ステータスは、プロジェクトオブジェクトが今どういう状態にあるかを表し、同時にどんな操作が許されるかを制御します。PSの統制機能の中核です。
2種類のステータス
| 種類 | 定義者 | 内容 |
|---|---|---|
| システムステータス | SAP | 標準で定義済み。挙動が決まっている |
| ユーザーステータス | 導入企業 | 独自に定義できる。業務プロセスを反映 |
システムステータスは変更できませんが、ユーザーステータスは自由に設計でき、独自の承認プロセスや業務ルールを表現できます。
主なシステムステータス
| ステータス | 略号 | 意味 | 可能なこと |
|---|---|---|---|
| 作成済 | CRTD | 構造は作られたが未解放 | 計画、予算の入力 |
| 解放済 | REL | 実行が許可された | 実績転記、購買、確認 |
| 技術的完了 | TECO | 実行としては終了 | 実績転記は可能。所要量は消える |
| 完了 | CLSD | 会計的にも終了 | 転記不可。残高ゼロが前提 |
| ロック | LKD | 一時的に凍結 | 転記を止める |
| 削除フラグ | DLFL | 論理削除 | アーカイブ対象 |
ステータスの遷移
ステータスは、原則として一方向に進みます。逆行できるものと、できないものがあります。

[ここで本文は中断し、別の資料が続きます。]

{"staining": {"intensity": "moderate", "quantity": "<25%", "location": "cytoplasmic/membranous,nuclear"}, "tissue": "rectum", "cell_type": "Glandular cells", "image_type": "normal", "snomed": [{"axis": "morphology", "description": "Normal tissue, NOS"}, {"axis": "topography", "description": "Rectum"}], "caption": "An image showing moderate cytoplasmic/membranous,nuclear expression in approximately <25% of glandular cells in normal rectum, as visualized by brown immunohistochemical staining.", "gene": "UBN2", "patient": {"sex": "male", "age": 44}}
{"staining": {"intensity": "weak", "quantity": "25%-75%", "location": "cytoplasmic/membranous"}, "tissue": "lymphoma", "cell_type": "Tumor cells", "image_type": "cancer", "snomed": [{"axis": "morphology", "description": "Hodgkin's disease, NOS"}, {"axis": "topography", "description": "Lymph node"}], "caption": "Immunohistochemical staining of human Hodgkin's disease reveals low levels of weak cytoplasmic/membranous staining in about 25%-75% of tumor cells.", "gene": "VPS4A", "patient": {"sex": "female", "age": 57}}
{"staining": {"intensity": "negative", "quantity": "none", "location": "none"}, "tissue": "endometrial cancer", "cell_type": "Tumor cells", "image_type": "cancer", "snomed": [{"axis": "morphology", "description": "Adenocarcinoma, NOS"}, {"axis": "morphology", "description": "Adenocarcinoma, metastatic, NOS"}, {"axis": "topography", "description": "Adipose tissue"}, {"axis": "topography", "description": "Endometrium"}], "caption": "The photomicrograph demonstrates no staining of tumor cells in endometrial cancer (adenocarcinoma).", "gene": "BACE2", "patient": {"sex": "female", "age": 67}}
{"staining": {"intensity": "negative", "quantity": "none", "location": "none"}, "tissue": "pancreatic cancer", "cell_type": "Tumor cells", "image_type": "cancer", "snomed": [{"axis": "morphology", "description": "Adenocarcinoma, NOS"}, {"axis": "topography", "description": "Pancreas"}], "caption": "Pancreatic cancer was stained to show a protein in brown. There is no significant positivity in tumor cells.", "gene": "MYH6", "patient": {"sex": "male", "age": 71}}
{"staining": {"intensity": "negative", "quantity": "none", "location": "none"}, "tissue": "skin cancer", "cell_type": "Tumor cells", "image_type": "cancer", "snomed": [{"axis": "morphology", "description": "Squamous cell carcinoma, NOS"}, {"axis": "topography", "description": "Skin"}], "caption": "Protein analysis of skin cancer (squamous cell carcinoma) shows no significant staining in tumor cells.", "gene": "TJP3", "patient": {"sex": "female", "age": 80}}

CRTD ──→ REL ──→ TECO ──→ CLSD
↑ │
└─────────┘
(TECOは解除可能)
CLSD からの逆行は原則不可
(設定により解除できる場合もある)解放(REL)は取り消せません。一度実行を許可したものを「まだ計画段階」に戻すことはできない、という考え方です。誤って解放した場合は、削除フラグを立てて新しい構造を作り直すことになります。
ユーザーステータスの設計
ユーザーステータスは、ステータスプロファイル(OK02)で定義します。企業独自の業務プロセスを、システム上で強制できるようになります。
| ステータス | 意味 | 制御内容 |
|---|---|---|
| 申請中 | 承認待ち | 実績転記を禁止 |
| 承認済 | 実行可能 | 制限なし |
| 保留 | 一時停止 | 購買発注を禁止 |
| 検収待ち | 完了報告済み | 新規の購買を禁止 |
| 検収済 | 顧客検収完了 | 請求を許可 |
ユーザーステータスでは、各ステータスに対して「許可する業務」「禁止する業務」「警告を出す業務」を定義できます。これにより、単なるラベルではなく、実際に業務を制御する仕組みとして機能します。
ステータスによる制御の確認
ある操作がなぜできないのかを調べるには、オブジェクトのステータス詳細画面を開きます。CJ20Nで対象を選び、ステータスの詳細を表示すると、現在のステータスと、それによって禁止されている業務の一覧が確認できます。
「この操作はステータスXXXにより許可されていません」というエラーが出た場合、この画面で原因のステータスを特定できます。システムステータスかユーザーステータスか、どちらが制約しているかも判別できます。